| Task to carry out |
Reproduce the listing below word for word, keeping every line as it appears.

| Entries provided |

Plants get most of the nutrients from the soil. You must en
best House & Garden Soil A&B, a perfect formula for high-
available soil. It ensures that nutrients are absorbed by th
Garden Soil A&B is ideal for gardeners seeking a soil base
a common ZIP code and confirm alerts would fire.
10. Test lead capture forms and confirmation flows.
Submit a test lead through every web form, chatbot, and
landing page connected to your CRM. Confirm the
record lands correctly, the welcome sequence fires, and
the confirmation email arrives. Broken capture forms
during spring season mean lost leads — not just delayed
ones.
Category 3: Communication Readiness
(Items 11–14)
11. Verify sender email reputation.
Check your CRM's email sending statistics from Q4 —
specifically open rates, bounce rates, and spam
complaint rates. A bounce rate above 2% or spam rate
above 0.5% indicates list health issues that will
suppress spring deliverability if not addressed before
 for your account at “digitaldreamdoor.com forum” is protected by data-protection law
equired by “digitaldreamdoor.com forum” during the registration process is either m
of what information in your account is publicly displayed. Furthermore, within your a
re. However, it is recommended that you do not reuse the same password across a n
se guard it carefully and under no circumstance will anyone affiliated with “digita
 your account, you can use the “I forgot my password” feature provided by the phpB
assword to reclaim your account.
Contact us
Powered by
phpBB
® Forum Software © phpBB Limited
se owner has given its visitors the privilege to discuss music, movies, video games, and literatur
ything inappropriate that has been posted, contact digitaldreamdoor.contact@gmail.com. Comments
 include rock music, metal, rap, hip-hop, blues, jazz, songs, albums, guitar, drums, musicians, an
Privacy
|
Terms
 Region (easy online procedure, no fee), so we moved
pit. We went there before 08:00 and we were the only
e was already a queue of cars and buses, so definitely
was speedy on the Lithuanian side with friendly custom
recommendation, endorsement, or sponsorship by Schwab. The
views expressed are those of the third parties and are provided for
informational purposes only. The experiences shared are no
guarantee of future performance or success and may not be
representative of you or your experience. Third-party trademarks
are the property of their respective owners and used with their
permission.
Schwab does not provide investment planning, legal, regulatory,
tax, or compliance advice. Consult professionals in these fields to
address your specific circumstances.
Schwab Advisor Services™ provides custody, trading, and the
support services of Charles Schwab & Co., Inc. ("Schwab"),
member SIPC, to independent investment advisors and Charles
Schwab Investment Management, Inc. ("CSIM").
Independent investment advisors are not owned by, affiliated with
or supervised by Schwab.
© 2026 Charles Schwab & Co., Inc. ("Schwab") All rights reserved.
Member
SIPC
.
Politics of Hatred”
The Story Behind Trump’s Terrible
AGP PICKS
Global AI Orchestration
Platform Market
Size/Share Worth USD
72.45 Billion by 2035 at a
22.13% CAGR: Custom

| Answer section |
Plants get most of the nutrients from the soil. You must en
best House & Garden Soil A&B, a perfect formula for high-
available soil. It ensures that nutrients are absorbed by th
Garden Soil A&B is ideal for gardeners seeking a soil base
a common ZIP code and confirm alerts would fire.
10. Test lead capture forms and confirmation flows.
Submit a test lead through every web form, chatbot, and
landing page connected to your CRM. Confirm the
record lands correctly, the welcome sequence fires, and
the confirmation email arrives. Broken capture forms
during spring season mean lost leads — not just delayed
ones.
Category 3: Communication Readiness
(Items 11–14)
11. Verify sender email reputation.
Check your CRM's email sending statistics from Q4 —
specifically open rates, bounce rates, and spam
complaint rates. A bounce rate above 2% or spam rate
above 0.5% indicates list health issues that will
suppress spring deliverability if not addressed before
 for your account at “digitaldreamdoor.com forum” is protected by data-protection law
equired by “digitaldreamdoor.com forum” during the registration process is either m
of what information in your account is publicly displayed. Furthermore, within your a
re. However, it is recommended that you do not reuse the same password across a n
se guard it carefully and under no circumstance will anyone affiliated with “digita
 your account, you can use the “I forgot my password” feature provided by the phpB
assword to reclaim your account.
Contact us
Powered by
phpBB
® Forum Software © phpBB Limited
se owner has given its visitors the privilege to discuss music, movies, video games, and literatur
ything inappropriate that has been posted, contact digitaldreamdoor.contact@gmail.com. Comments
 include rock music, metal, rap, hip-hop, blues, jazz, songs, albums, guitar, drums, musicians, an
Privacy
|
Terms
 Region (easy online procedure, no fee), so we moved
pit. We went there before 08:00 and we were the only
e was already a queue of cars and buses, so definitely
was speedy on the Lithuanian side with friendly custom
recommendation, endorsement, or sponsorship by Schwab. The
views expressed are those of the third parties and are provided for
informational purposes only. The experiences shared are no
guarantee of future performance or success and may not be
representative of you or your experience. Third-party trademarks
are the property of their respective owners and used with their
permission.
Schwab does not provide investment planning, legal, regulatory,
tax, or compliance advice. Consult professionals in these fields to
address your specific circumstances.
Schwab Advisor Services™ provides custody, trading, and the
support services of Charles Schwab & Co., Inc. ("Schwab"),
member SIPC, to independent investment advisors and Charles
Schwab Investment Management, Inc. ("CSIM").
Independent investment advisors are not owned by, affiliated with
or supervised by Schwab.
© 2026 Charles Schwab & Co., Inc. ("Schwab") All rights reserved.
Member
SIPC
.
Politics of Hatred”
The Story Behind Trump’s Terrible
AGP PICKS
Global AI Orchestration
Platform Market
Size/Share Worth USD
72.45 Billion by 2035 at a
22.13% CAGR: Custom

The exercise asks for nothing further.